This post is sponsored by Joann Fabric and Craft stores. Thank you for supporting the brands that keep the lights on and the crafts coming. All ideas and opinions are my own.
If you follow me on Instagram, you may have seen this cake pop up back in August. I originally made the cake for the Joann Fabric and Craft store blog, The Creative Spark, but wanted to share it here to in case you missed it. It is probably one of the cutest cakes that I have made (well, second to my pom pom cake). While I can usually make a cake that tastes amazing, the looks are far from perfect. But this cactus cake is easy enough that even a beginning baker can get a decent looking cake. All you need is the right pan and piping tips to bake a cactus cake.
Materials:
• Wilton Ball Cake Mold
• Wilton Food Coloring in shades of green and pink
• Wilton White Jimmies
• Piping bags
• Wilton easy Bloom piping tips
• Plastic wrap (available in-stores)
• Scissors
• Wilton piping tips (199 for the small cactus and 106 for the ball cactus)
Ingredients:
• 1 Box white cake mix
• Oil, water, and eggs according to cake mix
• 4 batches buttercream frosting (die two batches one shade of green for the large cake, die one batch another shade of green for the small cactus, and the last batch divide into 3 bowls and die different shades of pink for the flowers)
• Non-stick baking spray
Begin by mixing your cake mix according to the package directions. Spray your ball cake mold with the non-stick spray and pour in your batter about 2/3 of the way up in each half. Pour the remaining batter into any shaped cake mold. Bake at 350 F until golden brown and when a toothpick inserted in the middle of the cake comes out clean.
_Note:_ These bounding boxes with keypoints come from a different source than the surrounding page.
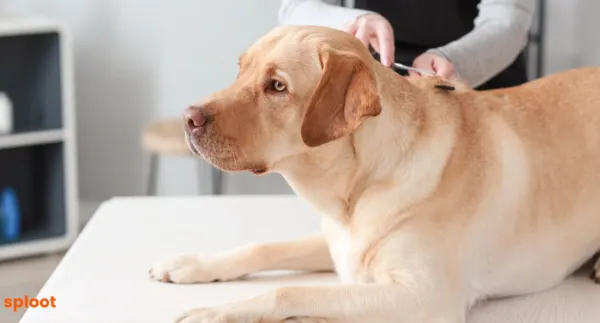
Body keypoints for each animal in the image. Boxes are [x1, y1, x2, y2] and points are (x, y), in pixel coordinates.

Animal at [149, 26, 600, 323]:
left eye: (277, 86)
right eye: (240, 69)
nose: (188, 119)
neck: (358, 187)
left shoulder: (424, 297)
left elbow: (289, 291)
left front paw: (213, 312)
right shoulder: (341, 245)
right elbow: (263, 247)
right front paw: (193, 264)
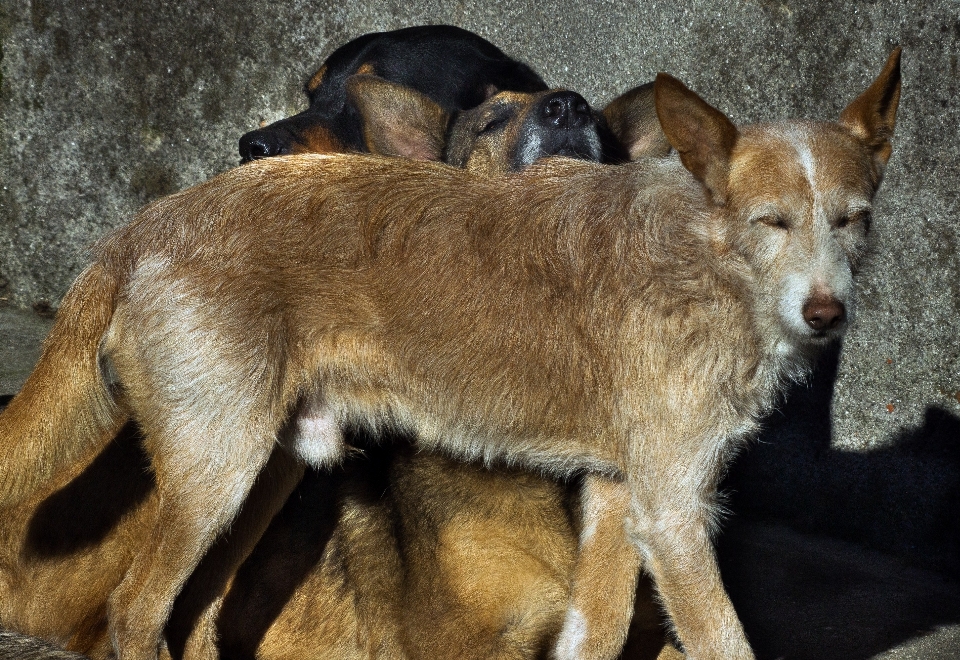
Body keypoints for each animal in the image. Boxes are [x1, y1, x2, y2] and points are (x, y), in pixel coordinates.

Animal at [0, 47, 900, 660]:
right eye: (770, 222)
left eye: (852, 220)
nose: (826, 314)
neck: (705, 257)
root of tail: (147, 222)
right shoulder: (673, 515)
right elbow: (723, 640)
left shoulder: (619, 501)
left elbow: (597, 635)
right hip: (215, 475)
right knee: (134, 610)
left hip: (260, 480)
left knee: (188, 615)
Let the cake cool and then unmold. Trim off the tops of the cake to level them and a slice of a small section of the base of one-half of the ball so that the cake sits flat.
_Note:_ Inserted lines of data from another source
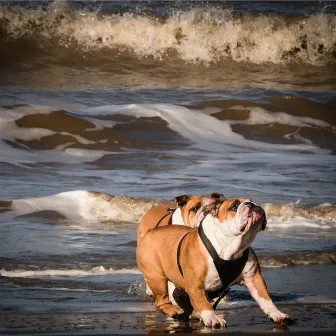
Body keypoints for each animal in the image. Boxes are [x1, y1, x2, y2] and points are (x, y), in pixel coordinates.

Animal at [135, 197, 290, 328]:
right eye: (234, 206)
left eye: (252, 201)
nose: (252, 205)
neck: (231, 246)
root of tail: (149, 233)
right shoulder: (195, 285)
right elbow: (203, 303)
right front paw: (213, 318)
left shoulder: (254, 278)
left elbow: (265, 299)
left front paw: (277, 314)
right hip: (157, 277)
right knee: (161, 302)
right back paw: (175, 311)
Take the extra cake pieces and trimmed off pieces from the ball and crumble and mix with icing to create a large oblong shaped cake ball. Wrap in plastic wrap and chill in the fridge.
While the cake ball cactus is chilling, being to frost the ball cactus. Fill the cake with icing and then icing around the cake with the double batch of green frosting.
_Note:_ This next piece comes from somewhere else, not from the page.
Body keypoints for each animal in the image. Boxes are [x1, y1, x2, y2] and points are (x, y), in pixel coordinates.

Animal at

Once iced, transfer the remaining green icing to a piping bag fitted with the #106 piping tip and pipe lines on the cactus from the bottom to the top.
Repeat all the way around the ball. Then add a few white jimmies to the cactus as the thorns.
For the blooms on top of the cactus spread your pink icing with a bit of left over green icing onto a spread out piece of plastic wrap. Roll the plastic wrap together and cut off the tip. Insert it into a piping bag fitted with the small easy bloom piping tip.
Pipe flowers onto the top of the cactus by gently touching the tip onto the top of the cake and squeezing while slowly bringing the tip up and away from the cactus.
For the cake ball cake, remove it from the fridge and use the other color of green icing in a piping bag fitted with the #199 tip. Repeat the process of piping the green icing up the cactus all the way around, adding the white jimmies, and adding a few easy bloom flowers to the top.
To serve, transfer the cakes to a cake plate and surround the cakes with crushed up graham crackers.
See how cute they turned out?! And trust me when I say that I am by no means a cake expert, but between the piping tips and cake mold, the cactus cake came together relatively quickly and much easier than I hoped! Which means you should definitely try to bake a cactus cake of your own for any celebration or just because.